The EDOL flag is a very boring logo-on-bedsheet flag: white with the company
logo in the center, which consists of the company sigla in dark blue lowercase
letters with light blue horizontal bars with rounded corners above and
below.
Jorge Candeias, 17 Apr 2005
The Lisbon Home-owners Association / Associação de Lisbonense
Proprietários deals with rental tenants on behalf of the home owners.
They have a white flag with their logo on it — a white
"ALP" art deco monogram on a blue disc (which
appears as a standing ellipse). They use the flag proeminently at their HQ in
Lisbon (Príncipe Real sq.).
António Martins, 17 Sep 2003
This is a corporate flag, found in one of the supplements
Público newspaper publishes from time to time. This time it was
Distrito de Leiria (= Leiria District),
published in August 2002. The company is called Road Paint (yup, in english)

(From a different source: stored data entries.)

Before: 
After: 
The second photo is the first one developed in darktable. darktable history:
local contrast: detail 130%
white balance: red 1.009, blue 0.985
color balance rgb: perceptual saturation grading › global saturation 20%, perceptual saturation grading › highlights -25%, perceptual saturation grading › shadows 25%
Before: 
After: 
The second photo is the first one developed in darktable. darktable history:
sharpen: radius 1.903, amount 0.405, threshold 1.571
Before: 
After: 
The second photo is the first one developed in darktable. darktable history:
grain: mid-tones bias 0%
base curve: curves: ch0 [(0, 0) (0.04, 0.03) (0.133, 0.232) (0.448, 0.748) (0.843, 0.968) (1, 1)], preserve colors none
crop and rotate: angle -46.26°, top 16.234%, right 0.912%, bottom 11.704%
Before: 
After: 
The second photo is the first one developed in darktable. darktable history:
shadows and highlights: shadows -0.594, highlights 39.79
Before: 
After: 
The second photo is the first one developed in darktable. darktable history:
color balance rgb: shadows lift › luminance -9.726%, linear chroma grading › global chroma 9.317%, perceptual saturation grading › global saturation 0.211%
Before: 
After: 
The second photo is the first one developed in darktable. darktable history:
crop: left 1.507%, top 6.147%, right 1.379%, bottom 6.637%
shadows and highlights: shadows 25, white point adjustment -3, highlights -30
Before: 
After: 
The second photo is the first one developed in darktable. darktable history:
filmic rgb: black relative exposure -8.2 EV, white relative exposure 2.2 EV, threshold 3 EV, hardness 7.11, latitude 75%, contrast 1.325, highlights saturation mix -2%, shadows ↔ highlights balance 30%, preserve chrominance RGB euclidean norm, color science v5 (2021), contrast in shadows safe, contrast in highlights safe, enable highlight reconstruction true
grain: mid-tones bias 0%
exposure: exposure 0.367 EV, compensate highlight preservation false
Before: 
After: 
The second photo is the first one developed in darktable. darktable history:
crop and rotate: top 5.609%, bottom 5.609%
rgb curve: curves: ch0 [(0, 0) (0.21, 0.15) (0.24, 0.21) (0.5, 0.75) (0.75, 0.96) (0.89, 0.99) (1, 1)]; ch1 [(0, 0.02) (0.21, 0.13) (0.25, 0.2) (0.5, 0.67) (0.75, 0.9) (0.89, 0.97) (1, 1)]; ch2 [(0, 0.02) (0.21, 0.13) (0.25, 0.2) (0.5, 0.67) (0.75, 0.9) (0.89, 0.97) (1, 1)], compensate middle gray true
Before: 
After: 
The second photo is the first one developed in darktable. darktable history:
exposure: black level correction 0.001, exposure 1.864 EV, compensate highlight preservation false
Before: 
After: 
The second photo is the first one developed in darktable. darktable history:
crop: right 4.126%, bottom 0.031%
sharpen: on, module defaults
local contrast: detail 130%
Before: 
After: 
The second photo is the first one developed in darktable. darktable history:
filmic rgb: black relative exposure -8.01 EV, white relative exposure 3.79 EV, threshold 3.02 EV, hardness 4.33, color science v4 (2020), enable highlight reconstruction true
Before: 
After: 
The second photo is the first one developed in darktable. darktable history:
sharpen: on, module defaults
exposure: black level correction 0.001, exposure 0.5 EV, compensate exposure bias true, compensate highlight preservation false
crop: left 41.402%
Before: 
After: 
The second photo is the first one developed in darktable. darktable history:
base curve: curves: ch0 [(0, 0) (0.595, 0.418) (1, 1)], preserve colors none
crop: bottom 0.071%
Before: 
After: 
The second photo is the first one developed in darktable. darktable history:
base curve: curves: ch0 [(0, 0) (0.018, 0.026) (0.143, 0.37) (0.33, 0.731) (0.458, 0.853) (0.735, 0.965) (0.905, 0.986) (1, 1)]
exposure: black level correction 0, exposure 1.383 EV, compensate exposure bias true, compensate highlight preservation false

and belongs to a Grupo Lena, producing thermoplastic ink to paint roads
and streets. The flag has a tiny little original element in its square shape,
although I strongly suspect that the flag flying not from an industrial
facility but from the company headquarters will be a typical white rectangle.
The rest is as dull as a flag can get: a logo, in this case blue, on a white
sheet. The logo is a stylized road and has the company name below.
Jorge Candeias, 21 Apr 2005
image by António Martins-Tuválkin, 16 Jan 2008 |
image by António Martins-Tuválkin, 16 Jan 2008 |
Campo Base (full name Campo Base - Ediçôes de Ar Livre e Ambiente Lda.) is a small Portuguese company dealing with publishing and content editing about outdoor activities, with a clear environmentalist and scientific approach. It was created in 2003 and conducted business until mid-2007. Its corporate identity is based on a logo featuring highly stylized tent and peak outline, and three "designer"" colours: Chartreuse (green), Grenat (red), and Cobalt (blue). Apart from regular logo usage on its published material and its obsolete website , Campo Base also marked its presence in several outdoor activities by means of… its flags.
These are of two sorts, based on the same basic design: Main field in light green with dark blue logo on the upper hoist and double stripe of reddish over dark blue along the bottom edge. The large flag (90 cm at the hoist) tappers to a stub end parallel to the hoist taking up fully the bottom stripe, while the small flag (30 cm at the hoist) tappers to a pointy tip. There were made two copies of the large flag and about a dozen of the small one.
This logo and colour scheme is an original idea by Pedro Cuíça, manager of Campo Base, and the design and specifcations for the flags were made by António Martins-Tuválkin.
Some of the uses of this flag were quite memorable, including aboard a ship conducting Oceanographic research above the underwater peaks between Madeira and Algarve and at the summits reached by Daniela Teixeira, the first time a Portuguese woman reached a "6000" (Aconcágua, 6962 metres a.s.l.), a "7000" (Korzenevskaâ, 7105 metres a.s.l.) and an "8000" (Cho Oyu, 8210 metres a.s.l.)